How to complete this task> Using the data beneath this instruction, retype only the lines from the one that contains "positivity by IHC" down to the one that contains "non-Hodgkin's type, Low", both included, exactly as they appear.

···

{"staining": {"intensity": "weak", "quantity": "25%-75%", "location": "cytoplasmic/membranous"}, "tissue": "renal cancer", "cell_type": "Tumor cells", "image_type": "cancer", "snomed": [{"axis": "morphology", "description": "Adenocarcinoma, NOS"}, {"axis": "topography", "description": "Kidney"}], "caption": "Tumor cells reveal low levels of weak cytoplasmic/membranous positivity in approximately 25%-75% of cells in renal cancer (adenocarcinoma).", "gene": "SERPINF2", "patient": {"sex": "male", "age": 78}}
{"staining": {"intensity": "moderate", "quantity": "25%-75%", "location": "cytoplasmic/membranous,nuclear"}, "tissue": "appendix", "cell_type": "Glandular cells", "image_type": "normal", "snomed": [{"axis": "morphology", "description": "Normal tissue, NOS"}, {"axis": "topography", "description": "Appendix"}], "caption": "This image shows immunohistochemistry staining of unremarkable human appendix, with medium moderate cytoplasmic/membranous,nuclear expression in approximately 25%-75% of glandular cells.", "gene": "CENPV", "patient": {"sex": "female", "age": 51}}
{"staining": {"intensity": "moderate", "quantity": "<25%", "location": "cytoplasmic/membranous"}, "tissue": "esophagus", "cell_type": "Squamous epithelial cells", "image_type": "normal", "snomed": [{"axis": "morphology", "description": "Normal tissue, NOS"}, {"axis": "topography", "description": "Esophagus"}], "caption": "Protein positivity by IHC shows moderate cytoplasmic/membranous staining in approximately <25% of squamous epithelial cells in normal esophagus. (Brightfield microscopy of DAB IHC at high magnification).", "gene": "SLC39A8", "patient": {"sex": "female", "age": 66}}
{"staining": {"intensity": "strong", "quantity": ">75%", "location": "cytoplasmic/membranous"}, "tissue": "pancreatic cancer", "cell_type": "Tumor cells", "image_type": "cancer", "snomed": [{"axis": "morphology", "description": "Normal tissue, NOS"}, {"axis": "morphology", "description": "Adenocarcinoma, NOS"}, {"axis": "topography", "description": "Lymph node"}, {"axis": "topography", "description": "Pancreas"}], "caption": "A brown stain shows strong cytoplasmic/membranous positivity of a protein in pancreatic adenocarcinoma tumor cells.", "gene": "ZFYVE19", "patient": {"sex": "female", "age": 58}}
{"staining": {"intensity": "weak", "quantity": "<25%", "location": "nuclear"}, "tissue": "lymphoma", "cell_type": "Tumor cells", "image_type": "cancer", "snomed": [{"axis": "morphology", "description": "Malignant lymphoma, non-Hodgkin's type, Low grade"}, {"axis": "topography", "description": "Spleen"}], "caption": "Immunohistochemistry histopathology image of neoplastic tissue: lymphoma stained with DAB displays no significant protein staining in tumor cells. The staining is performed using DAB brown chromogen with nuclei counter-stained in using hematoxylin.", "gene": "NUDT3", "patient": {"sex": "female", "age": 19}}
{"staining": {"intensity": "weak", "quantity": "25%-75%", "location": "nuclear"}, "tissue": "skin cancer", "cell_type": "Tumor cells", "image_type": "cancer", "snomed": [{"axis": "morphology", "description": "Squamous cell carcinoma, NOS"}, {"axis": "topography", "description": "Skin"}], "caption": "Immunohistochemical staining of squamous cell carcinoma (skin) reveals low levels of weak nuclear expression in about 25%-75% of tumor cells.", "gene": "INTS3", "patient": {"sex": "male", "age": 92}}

···

Exercise response>
{"staining": {"intensity": "moderate", "quantity": "<25%", "location": "cytoplasmic/membranous"}, "tissue": "esophagus", "cell_type": "Squamous epithelial cells", "image_type": "normal", "snomed": [{"axis": "morphology", "description": "Normal tissue, NOS"}, {"axis": "topography", "description": "Esophagus"}], "caption": "Protein positivity by IHC shows moderate cytoplasmic/membranous staining in approximately <25% of squamous epithelial cells in normal esophagus. (Brightfield microscopy of DAB IHC at high magnification).", "gene": "SLC39A8", "patient": {"sex": "female", "age": 66}}
{"staining": {"intensity": "strong", "quantity": ">75%", "location": "cytoplasmic/membranous"}, "tissue": "pancreatic cancer", "cell_type": "Tumor cells", "image_type": "cancer", "snomed": [{"axis": "morphology", "description": "Normal tissue, NOS"}, {"axis": "morphology", "description": "Adenocarcinoma, NOS"}, {"axis": "topography", "description": "Lymph node"}, {"axis": "topography", "description": "Pancreas"}], "caption": "A brown stain shows strong cytoplasmic/membranous positivity of a protein in pancreatic adenocarcinoma tumor cells.", "gene": "ZFYVE19", "patient": {"sex": "female", "age": 58}}
{"staining": {"intensity": "weak", "quantity": "<25%", "location": "nuclear"}, "tissue": "lymphoma", "cell_type": "Tumor cells", "image_type": "cancer", "snomed": [{"axis": "morphology", "description": "Malignant lymphoma, non-Hodgkin's type, Low grade"}, {"axis": "topography", "description": "Spleen"}], "caption": "Immunohistochemistry histopathology image of neoplastic tissue: lymphoma stained with DAB displays no significant protein staining in tumor cells. The staining is performed using DAB brown chromogen with nuclei counter-stained in using hematoxylin.", "gene": "NUDT3", "patient": {"sex": "female", "age": 19}}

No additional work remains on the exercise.